Agora eu sei!

Eu não sabia que aquele apagão na cidade, trazendo aquele preto todo para dentro das coisas, fosse me fazer parar de olhar para elas e começar a prestar atenção em mim mesma. Foi naquele blecaute que eu me dei conta do meu. Êta vidinha de merda e sem brilho. Porra de solidão que esmaga. Mas que porra que nada. Nem porra é, pois porra fecunda e nem grávida eu estava. Grávida de alguma idéia, embarrigando um plano qualquer. Mas não, meu bucho andava vazio de tudo. Eu não casava, namorava nem ficava com assunto nenhum. Tinha medo. Não começava nada. Coisa alguma me acendia. Aquele apagão foi tudo para mim, pois eu sou pobre e pobre é burro, só se enxerga quando não tem mais nada para ver. Pois é, isso é coisa que eu não me dava conta, não sabia, mas agora eu sei.
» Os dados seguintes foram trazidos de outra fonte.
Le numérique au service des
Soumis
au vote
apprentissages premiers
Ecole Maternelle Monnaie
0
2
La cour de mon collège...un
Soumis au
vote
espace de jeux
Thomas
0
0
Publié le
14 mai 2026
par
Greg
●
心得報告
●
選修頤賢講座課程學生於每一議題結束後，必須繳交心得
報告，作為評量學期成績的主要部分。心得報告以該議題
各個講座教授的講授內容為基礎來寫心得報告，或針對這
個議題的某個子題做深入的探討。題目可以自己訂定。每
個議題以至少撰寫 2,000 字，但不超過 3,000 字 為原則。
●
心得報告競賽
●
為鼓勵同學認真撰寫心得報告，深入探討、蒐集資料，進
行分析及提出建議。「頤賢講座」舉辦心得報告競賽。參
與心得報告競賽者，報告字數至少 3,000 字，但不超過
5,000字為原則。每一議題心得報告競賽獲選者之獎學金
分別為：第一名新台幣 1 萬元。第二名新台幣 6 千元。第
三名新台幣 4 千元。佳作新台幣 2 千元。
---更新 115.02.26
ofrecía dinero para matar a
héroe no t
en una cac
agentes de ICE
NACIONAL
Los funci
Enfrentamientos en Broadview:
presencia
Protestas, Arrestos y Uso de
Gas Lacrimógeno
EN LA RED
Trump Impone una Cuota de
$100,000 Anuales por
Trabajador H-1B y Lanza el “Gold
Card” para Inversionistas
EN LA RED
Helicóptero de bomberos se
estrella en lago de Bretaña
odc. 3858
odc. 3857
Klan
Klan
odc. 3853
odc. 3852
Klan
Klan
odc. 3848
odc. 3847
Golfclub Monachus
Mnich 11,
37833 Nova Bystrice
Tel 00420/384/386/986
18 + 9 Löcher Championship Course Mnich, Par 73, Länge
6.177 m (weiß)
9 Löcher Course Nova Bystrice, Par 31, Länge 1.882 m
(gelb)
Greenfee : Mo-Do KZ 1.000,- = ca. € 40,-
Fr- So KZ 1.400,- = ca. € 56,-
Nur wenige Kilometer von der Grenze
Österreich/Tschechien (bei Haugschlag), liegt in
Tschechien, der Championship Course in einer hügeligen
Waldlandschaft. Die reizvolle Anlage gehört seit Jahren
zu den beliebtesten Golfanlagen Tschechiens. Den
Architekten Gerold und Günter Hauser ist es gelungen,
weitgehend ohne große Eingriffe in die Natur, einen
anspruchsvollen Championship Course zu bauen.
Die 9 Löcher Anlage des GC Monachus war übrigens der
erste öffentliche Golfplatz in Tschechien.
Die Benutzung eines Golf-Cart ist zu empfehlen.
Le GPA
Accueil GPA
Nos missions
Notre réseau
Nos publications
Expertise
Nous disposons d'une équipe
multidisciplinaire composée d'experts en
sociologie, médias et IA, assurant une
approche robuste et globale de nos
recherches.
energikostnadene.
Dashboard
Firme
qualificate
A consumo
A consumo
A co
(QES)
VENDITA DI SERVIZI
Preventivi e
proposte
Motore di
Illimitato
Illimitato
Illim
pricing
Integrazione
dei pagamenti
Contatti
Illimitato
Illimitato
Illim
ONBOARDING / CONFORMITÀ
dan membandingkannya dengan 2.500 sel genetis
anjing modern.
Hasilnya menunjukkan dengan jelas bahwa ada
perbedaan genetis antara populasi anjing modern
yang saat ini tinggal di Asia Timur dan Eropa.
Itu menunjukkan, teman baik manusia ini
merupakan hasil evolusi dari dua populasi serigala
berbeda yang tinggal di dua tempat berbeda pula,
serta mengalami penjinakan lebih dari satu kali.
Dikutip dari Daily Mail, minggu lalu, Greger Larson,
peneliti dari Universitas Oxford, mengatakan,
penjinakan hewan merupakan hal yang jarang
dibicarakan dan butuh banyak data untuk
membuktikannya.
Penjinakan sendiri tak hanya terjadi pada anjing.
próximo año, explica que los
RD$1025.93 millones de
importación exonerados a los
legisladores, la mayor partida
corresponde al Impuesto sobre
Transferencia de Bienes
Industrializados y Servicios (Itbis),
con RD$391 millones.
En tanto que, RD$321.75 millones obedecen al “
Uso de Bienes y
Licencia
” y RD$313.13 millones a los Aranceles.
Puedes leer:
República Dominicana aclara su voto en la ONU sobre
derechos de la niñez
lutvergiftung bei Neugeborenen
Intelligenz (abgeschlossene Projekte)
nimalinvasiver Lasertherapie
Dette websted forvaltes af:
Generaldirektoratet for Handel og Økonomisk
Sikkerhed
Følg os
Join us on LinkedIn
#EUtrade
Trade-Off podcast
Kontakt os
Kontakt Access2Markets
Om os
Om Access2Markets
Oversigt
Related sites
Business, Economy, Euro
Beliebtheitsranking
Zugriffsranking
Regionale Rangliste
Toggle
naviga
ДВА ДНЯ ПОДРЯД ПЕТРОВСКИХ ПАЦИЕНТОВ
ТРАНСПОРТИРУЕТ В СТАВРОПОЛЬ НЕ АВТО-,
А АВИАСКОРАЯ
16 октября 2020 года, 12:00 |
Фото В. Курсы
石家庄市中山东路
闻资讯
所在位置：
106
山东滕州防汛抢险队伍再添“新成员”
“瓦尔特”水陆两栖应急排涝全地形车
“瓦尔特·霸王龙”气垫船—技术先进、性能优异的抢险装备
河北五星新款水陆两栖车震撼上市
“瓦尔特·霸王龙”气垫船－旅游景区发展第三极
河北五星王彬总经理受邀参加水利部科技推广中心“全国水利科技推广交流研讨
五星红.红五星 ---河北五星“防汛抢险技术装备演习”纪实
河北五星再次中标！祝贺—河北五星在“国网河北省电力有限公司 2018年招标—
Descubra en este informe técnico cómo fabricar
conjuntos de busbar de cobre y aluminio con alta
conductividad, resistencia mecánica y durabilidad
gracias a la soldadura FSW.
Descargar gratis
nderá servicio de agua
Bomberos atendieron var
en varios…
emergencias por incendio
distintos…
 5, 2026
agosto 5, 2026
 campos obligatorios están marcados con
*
Dei para o primeiro cara que me quis. Camisinha? Não, não precisa. Mete logo, pele com pele, que é mais gostoso. Daí você vai ver só – eu disse para o cara - quanta coisa boa eu vou fazer com isso, essa porra que fecunda. Vou fazer uma criança bonita que só vendo e ensinar a bichinha à não precisar de apagão para se enxergar, pois vai ter educação e faculdade e me contar muita coisa que eu ainda não sei. Pois se nas idéias eu não sou lá muito boa, meu bucho vai dar conta de tudo. Bucho não pensa, faz. Daí eu vou trabalhar na cabeça desse filhote para ele se iluminar sozinho. Vou usar todo dinheiro das faxinas para trazer mais coisas boas para a vida dele que os dedos da mão do Lula possam contar. Daí, lá adiante, com toda a sua vida ajeitada, diploma e emprego bom, eu vou olhar para essa minha criança, de nome Maria ou Eugênio da Luz, e saber que, de escuro na vida dela, só mesmo a noite, que não depende de mim. Vai ter futuro claro, cheio de educação e postura e, talvez um dia, vá se sentar do meu lado e conversar sobre tudo isso que a vida não me deixou saber. Daí, a esperteza do meu bucho, que já vem da natureza, vai passar para minha cabeça. Vou até conseguir imaginar minhas coisas no claro, sem precisar de apagão. E, depois de imaginar, vou saber também escrever sobre elas, assim que nem o senhor faz. Mas deve ser gostoso escrever as coisas assim, não é, moço? Mas não há de ser nada, o senhor vai ver – disse ela, carinhando a barriga.

Após eu desligar o gravador, pediu-me que eu escrevesse tudo isso que ela falou, como se fosse uma história, e que eu desse a ela o nome que dei: Agora eu sei.